Union is pleased to present Multiple Discipline, a group show in which gallery artists present new and existing work. The exhibition is based on formal selection criteria, showing artists working in the fields of photography, sculpture, video, painting, performance, and drawing.

Rut Blees Luxemburg presents photographs from her latest series Piccadilly’s Peccadilloes, commissioned by Platform for Art. These new works extend Blees Luxemburg’s interest in the ambitions and elaborations of the modern project in Britain, seeking moments where palimpsest layers of history are revealed in architectural form. Her work was recently shown in The View from Here: Acquisitions Since 2000, Tate Modern, London and Les Peintres De La Vie Moderne Photographique, Pompidou Centre, Paris. Blees Luxemburg is born in Germany, 1967. She lives and works in London.

Rory Macbeth’s practice probes the gap between ideals or utopias and their realisation, between what is presented to us and what we actually get. In one of his recent sculptures, a marble and jesmonite arm emerges from the wall and points into the gallery space recalling Michelangelos fresco, more recently appropriated as a Nokia logo, only without the second outstretched arm to meet at the fingertip. Is the viewer being asked to respond and complete the circuit of communication, to fill the absence suggested by the work? Recent Group exhibitions include East International, Norwich and Ego-mania, Galleria Civica de Modena, Italy. Macbeth is born in Scotland, 1965. He lives and works in London.

PROVIDED RECORDS.
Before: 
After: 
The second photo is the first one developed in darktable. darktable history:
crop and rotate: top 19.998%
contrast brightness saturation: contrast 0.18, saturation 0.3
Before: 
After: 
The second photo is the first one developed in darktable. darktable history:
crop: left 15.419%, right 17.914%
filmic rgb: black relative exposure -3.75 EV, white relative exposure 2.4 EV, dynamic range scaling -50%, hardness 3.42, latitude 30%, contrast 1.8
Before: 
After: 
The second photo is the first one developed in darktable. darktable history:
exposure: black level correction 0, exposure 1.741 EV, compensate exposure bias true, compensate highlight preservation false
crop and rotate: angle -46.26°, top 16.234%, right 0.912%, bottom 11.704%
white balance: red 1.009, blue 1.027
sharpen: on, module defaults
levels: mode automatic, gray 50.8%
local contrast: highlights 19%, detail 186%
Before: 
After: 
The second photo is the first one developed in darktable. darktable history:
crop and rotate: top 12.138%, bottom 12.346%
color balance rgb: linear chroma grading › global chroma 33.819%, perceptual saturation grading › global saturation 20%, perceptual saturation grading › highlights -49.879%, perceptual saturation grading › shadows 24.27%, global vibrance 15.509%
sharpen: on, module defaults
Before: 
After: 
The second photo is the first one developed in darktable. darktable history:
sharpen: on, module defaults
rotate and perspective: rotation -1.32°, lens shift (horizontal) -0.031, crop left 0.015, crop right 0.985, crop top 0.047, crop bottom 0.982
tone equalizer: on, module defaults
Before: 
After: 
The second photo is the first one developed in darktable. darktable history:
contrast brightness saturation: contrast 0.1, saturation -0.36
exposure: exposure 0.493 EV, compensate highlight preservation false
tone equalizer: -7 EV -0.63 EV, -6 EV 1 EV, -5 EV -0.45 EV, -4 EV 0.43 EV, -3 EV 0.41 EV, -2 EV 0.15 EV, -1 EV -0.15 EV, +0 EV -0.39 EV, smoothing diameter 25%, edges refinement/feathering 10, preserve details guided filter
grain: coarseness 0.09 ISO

REQUEST A.
Please switch "developed" to "processed" everywhere in the records and leave everything else unchanged.
REQUEST B.
Go on with the text about the Multiple Discipline exhibition, starting after its last sentence.
The records have no connection to the exhibition text.

TASK RESULT A.
Before: 
After: 
The second photo is the first one processed in darktable. darktable history:
crop and rotate: top 19.998%
contrast brightness saturation: contrast 0.18, saturation 0.3
Before: 
After: 
The second photo is the first one processed in darktable. darktable history:
crop: left 15.419%, right 17.914%
filmic rgb: black relative exposure -3.75 EV, white relative exposure 2.4 EV, dynamic range scaling -50%, hardness 3.42, latitude 30%, contrast 1.8
Before: 
After: 
The second photo is the first one processed in darktable. darktable history:
exposure: black level correction 0, exposure 1.741 EV, compensate exposure bias true, compensate highlight preservation false
crop and rotate: angle -46.26°, top 16.234%, right 0.912%, bottom 11.704%
white balance: red 1.009, blue 1.027
sharpen: on, module defaults
levels: mode automatic, gray 50.8%
local contrast: highlights 19%, detail 186%
Before: 
After: 
The second photo is the first one processed in darktable. darktable history:
crop and rotate: top 12.138%, bottom 12.346%
color balance rgb: linear chroma grading › global chroma 33.819%, perceptual saturation grading › global saturation 20%, perceptual saturation grading › highlights -49.879%, perceptual saturation grading › shadows 24.27%, global vibrance 15.509%
sharpen: on, module defaults
Before: 
After: 
The second photo is the first one processed in darktable. darktable history:
sharpen: on, module defaults
rotate and perspective: rotation -1.32°, lens shift (horizontal) -0.031, crop left 0.015, crop right 0.985, crop top 0.047, crop bottom 0.982
tone equalizer: on, module defaults
Before: 
After: 
The second photo is the first one processed in darktable. darktable history:
contrast brightness saturation: contrast 0.1, saturation -0.36
exposure: exposure 0.493 EV, compensate highlight preservation false
tone equalizer: -7 EV -0.63 EV, -6 EV 1 EV, -5 EV -0.45 EV, -4 EV 0.43 EV, -3 EV 0.41 EV, -2 EV 0.15 EV, -1 EV -0.15 EV, +0 EV -0.39 EV, smoothing diameter 25%, edges refinement/feathering 10, preserve details guided filter
grain: coarseness 0.09 ISO

TASK RESULT B.
Damon Packard will show his new film Space Disco One, in which he portrays a late seventies utopia of rollerblades and glittering spaceships that gives way to an bleak Orwellian future where pop culture and dietary habits are in terminal decline. He has been described as a “director-star-prankster”. By mercilessly reworking existing footage into his own unsettling and darkly comic vision, Packard jolts the viewer into a state of edgy engagement with his wilfully subversive worldview.

Recent screenings include Romantic Detachment, PS1, New York and The Thinking, Sketch Gallery, London. Packard was born in Ohio, 1967. He lives and works in Los Angeles.

Derek Root’s small canvases oscillate between abstract painting, portraiture and landscape. His work draws from seemingly disparate photographs taken from the media, using images that are selected not by content or meaning but by their abstract qualities. In his own words the artist is “exploring formal possibilities in an effort to trigger an unexpected pictorial suggestion and open meaning”. Detached from their literal content and emptied of a concrete narrative, the images are elusive and awaken the potency of the viewer’s perception.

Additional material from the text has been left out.